● TASK TO COMPLETE
Could you repeat all of the entries word for word, minus any pictures?

=== EXERCISE DATA ===

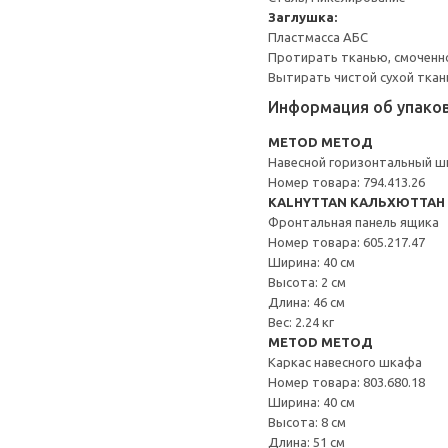
Заглушка:
Пластмасса АБС
Протирать тканью, смоченн
Вытирать чистой сухой ткан
Информация об упако
METOD МЕТОД
Навесной горизонтальный 
Номер товара: 794.413.26
KALHYTTAN КАЛЬХЮТТАН
Фронтальная панель ящика
Номер товара: 605.217.47
Ширина: 40 см
Высота: 2 см
Длина: 46 см
Вес: 2.24 кг
METOD МЕТОД
Каркас навесного шкафа
Номер товара: 803.680.18
Ширина: 40 см
Высота: 8 см
Длина: 51 см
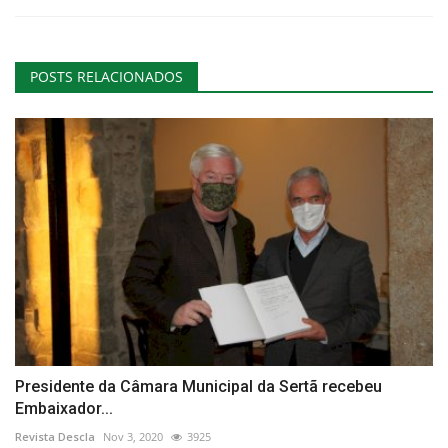
POSTS RELACIONADOS
Presidente da Câmara Municipal da Sertã recebeu
Embaixador...
Revista Descla
Nov 3, 2020
3925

===

● RESULT OF THIS TASK
Заглушка:
Пластмасса АБС
Протирать тканью, смоченн
Вытирать чистой сухой ткан
Информация об упако
METOD МЕТОД
Навесной горизонтальный 
Номер товара: 794.413.26
KALHYTTAN КАЛЬХЮТТАН
Фронтальная панель ящика
Номер товара: 605.217.47
Ширина: 40 см
Высота: 2 см
Длина: 46 см
Вес: 2.24 кг
METOD МЕТОД
Каркас навесного шкафа
Номер товара: 803.680.18
Ширина: 40 см
Высота: 8 см
Длина: 51 см
POSTS RELACIONADOS
Presidente da Câmara Municipal da Sertã recebeu
Embaixador...
Revista Descla
Nov 3, 2020
3925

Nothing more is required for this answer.